Page excerpt >>
------
Using StringSolver tools (windows & Linux bash) which process by examples:
filter fghfilea ok fghreport ok notfghfile notok; mv --all --filter fghfilea jklfilea
It first computes a filter based on examples, where the input is the file names and the output (ok and notok, arbitrary strings). If filter had the option --auto or was invoked alone after this command, it would create a folder ok and a folder notok and push files respectively to them.
Then using the filter, the mv command is a semi-automatic move which becomes automatic with the modifier --auto. Using the previous filter thanks to --filter, it finds a mapping from fghfilea to jklfilea and then applies it on all filtered files.
Other one-line solutions
Other equivalent ways of doing the same (each line is equivalent), so you can choose your favorite way of doing it.
filter fghfilea ok fghreport ok notfghfile notok; mv --filter fghfilea jklfilea; mv
filter fghfilea ok fghreport ok notfghfile notok; auto --all --filter fghfilea "mv fghfilea jklfilea"
# Even better, automatically infers the file name
filter fghfilea ok fghreport ok notfghfile notok; auto --all --filter "mv fghfilea jklfilea"
Multi-step solution
To carefully find if the commands are performing well, you can type the following:
filter fghfilea ok
filter fghfileb ok
filter fghfileb notok
and when you are confident that the filter is good, perform the first move:
mv fghfilea jklfilea
If you want to test, and use the previous filter, type:
mv --test --filter
If the transformation is not what you wanted (e.g. even with mv --explain you see that something is wrong), you can type mv --clear to restart moving files, or add more examples mv input1 input2 where input1 and input2 are other examples
When you are confident, just type
mv --filter
and voilà! All the renaming is done using the filter.
DISCLAIMER: I am a co-author of this work made for academic purposes. There might also be a bash-producing feature soon.
It was much easier (on my Mac) to do this in Ruby. Here are 2 examples:
# for your fgh example. renames all files from "fgh..." to "jkl..."
------
Problem statement >>
Reproduce the file-renaming excerpt above word for word, starting at "Then using the" and ending at "of doing it.". The listing that follows has no part in any of this.

Stored data >>
------
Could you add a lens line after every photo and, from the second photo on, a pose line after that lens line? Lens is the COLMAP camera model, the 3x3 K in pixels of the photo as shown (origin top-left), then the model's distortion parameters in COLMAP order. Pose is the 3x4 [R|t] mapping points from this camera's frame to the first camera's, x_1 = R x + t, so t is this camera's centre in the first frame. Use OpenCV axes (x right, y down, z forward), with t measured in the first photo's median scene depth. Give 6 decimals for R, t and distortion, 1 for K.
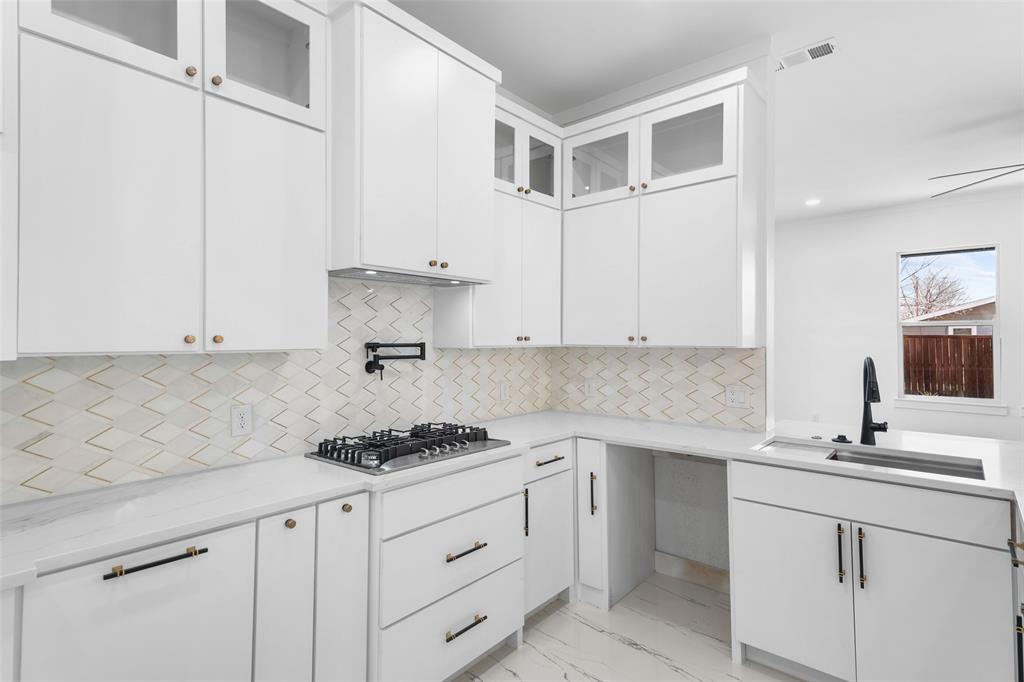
lens RADIAL K [[510.0, 0, 506.9], [0, 510.0, 330.3], [0, 0, 1]] dist [0.036377, -0.000552]
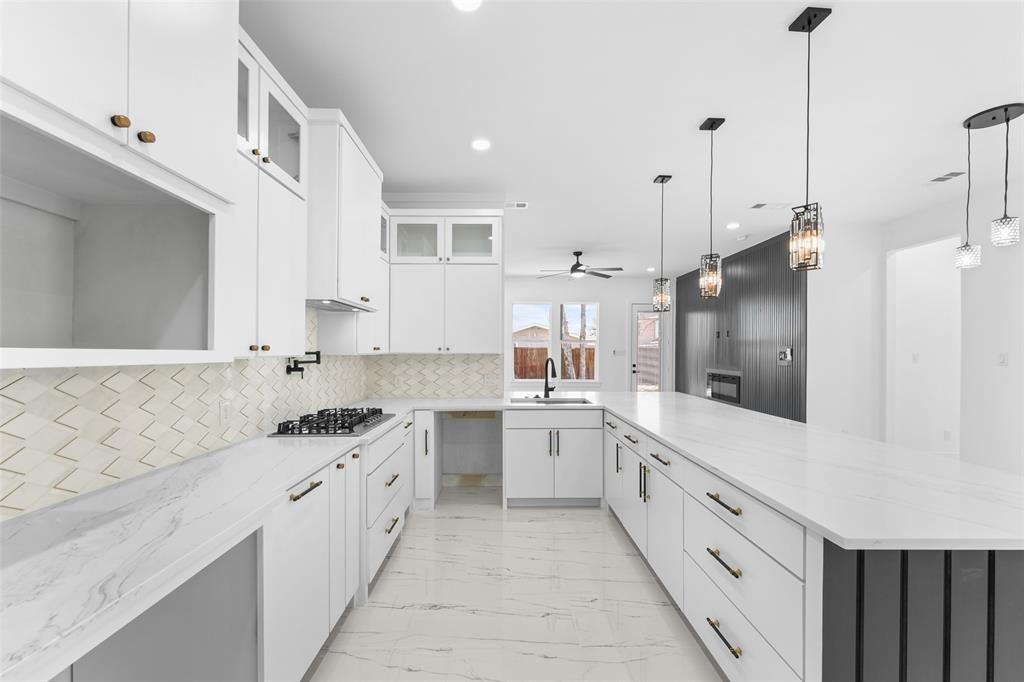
------
Task answer >>
Then using the filter, the mv command is a semi-automatic move which becomes automatic with the modifier --auto. Using the previous filter thanks to --filter, it finds a mapping from fghfilea to jklfilea and then applies it on all filtered files.
Other one-line solutions
Other equivalent ways of doing the same (each line is equivalent), so you can choose your favorite way of doing it.